The highest concentrations of Ni were detected in the gills from the downstream station during dry season. Our results were in line with Boeck et al. (2010) who reported Cu concentrations were the highest in the liver, whereas, the remaining metals Ni and Pb were the highest in either the kidneys or rectal gland. The higher Ni concentrations in the skin compared to the liver were also reported by Yilmaz et al. (2007) whereas, in canned fish the maximum average Ni concentration was 0.7 μg/g and minimum average concentration was 0.14 μg/g (Malakootiani et al., 2011). However, in the present investigation Ni levels were within safe limits of FEPA (2003; Table 1). Anim et al. (2011) reported in fish Ni concentration was lower than (0.01 mg/kg). Sivapermal et al. (2007) reported that for human Co is a beneficial nutrient and is an integral part of vitamin B12. The current study suggests that exposure of Co to fish, causes more accumulation in the liver and kidneys and least accumulation in muscles as reported by Afonso et al. (2007).
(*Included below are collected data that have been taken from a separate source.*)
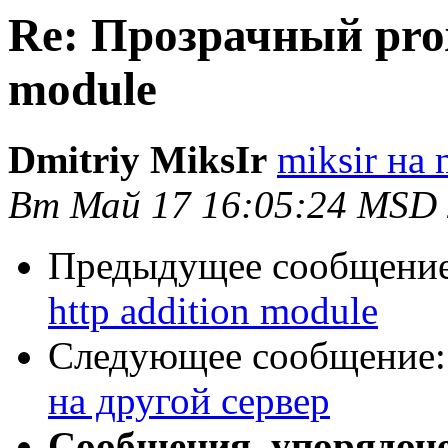
Re: Прозрачный prox
module
Dmitriy MiksIr
miksir на 
Вт Май 17 16:05:24 MSD 
Предыдущее сообщени
http addition module
Следующее сообщение
на другой сервер
Сообщения, упорядоч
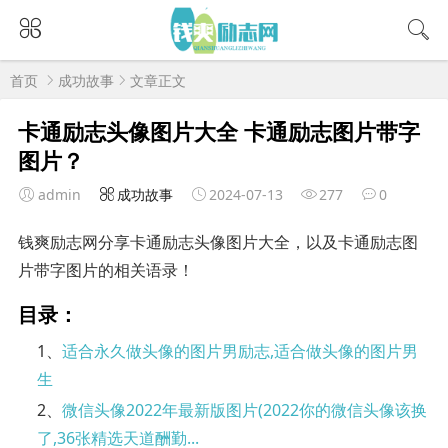
首页
成功故事
文章正文
卡通励志头像图片大全 卡通励志图片带字
图片？
admin
成功故事
2024-07-13
277
0
钱爽励志网分享卡通励志头像图片大全，以及卡通励志图
片带字图片的相关语录！
目录：
1、
适合永久做头像的图片男励志,适合做头像的图片男
生
2、
微信头像2022年最新版图片(2022你的微信头像该换
了,36张精选天道酬勤...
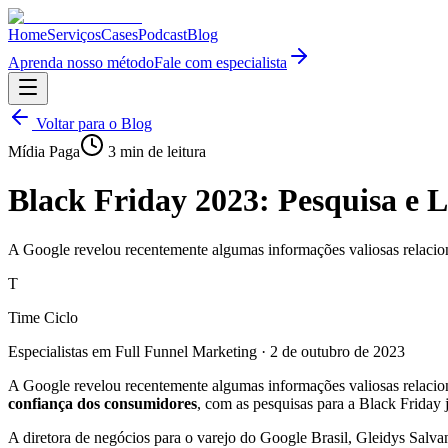
Home
Serviços
Cases
Podcast
Blog
Aprenda nosso método
Fale com especialista
Voltar para o Blog
Mídia Paga
3
min de leitura
Black Friday 2023: Pesquisa e 
A Google revelou recentemente algumas informações valiosas relacion
T
Time Ciclo
Especialistas em Full Funnel Marketing
·
2 de outubro de 2023
A Google revelou recentemente algumas informações valiosas relaci
confiança dos consumidores
, com as pesquisas para a Black Friday 
A diretora de negócios para o varejo do Google Brasil, Gleidys Salva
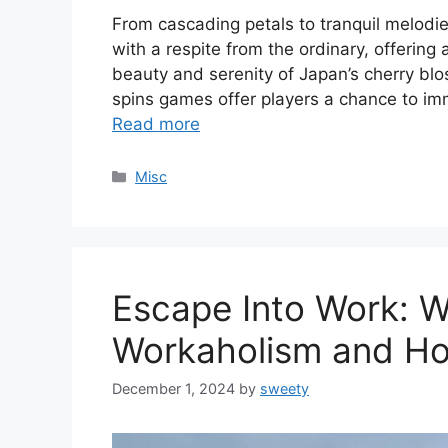
From cascading petals to tranquil melodie
with a respite from the ordinary, offering
beauty and serenity of Japan’s cherry bl
spins games offer players a chance to i
Read more
Categories
Misc
Escape Into Work: W
Workaholism and How
December 1, 2024
by
sweety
High accumulation of heavy metals in the liver of fishes has likewise been reported in numerous studies (Honda et al., 1983, Agusa et al., 2005, Agusa et al., 2007); these studies suggested that the liver plays an important role in the metabolic processes of heavy metal in fishes. According to Kotze et al. (1999), among the different organs of fishes, the muscles are a primary part of metal intake, the liver is a tissue that specializes in metal storage and detoxification, and the gills are directly exposed to the surrounding environment. The high vulnerability of gills to toxic chemicals results primarily from the large surface area, which facilitates greater toxicant interaction and absorption and secondly due to the weaker detoxification system, which is not robust as that of the liver (Evans, 1987). Additionally, absorption of toxic chemicals through gills is rapid and therefore toxic response in gills is rapid (Evans, 1987).

Conclusions

The results of this study provide important information on the heavy metal contents in W. attu species selected from three sampling stations of the River Indus. Fish liver and gills exhibited the highest tendency to accumulate Cd, Co and Ni, while the accumulation of these metals was minimum in fish muscles. In water and fish samples the metals exhibited similar trends for their bioaccumulation. All selected heavy metals were within the permissible limits of FEPA (2003) at all the selected stations on the Indus River. In general, the higher concentrations of the selected elements were recorded during the dry season as compared to the wet season in water and fish.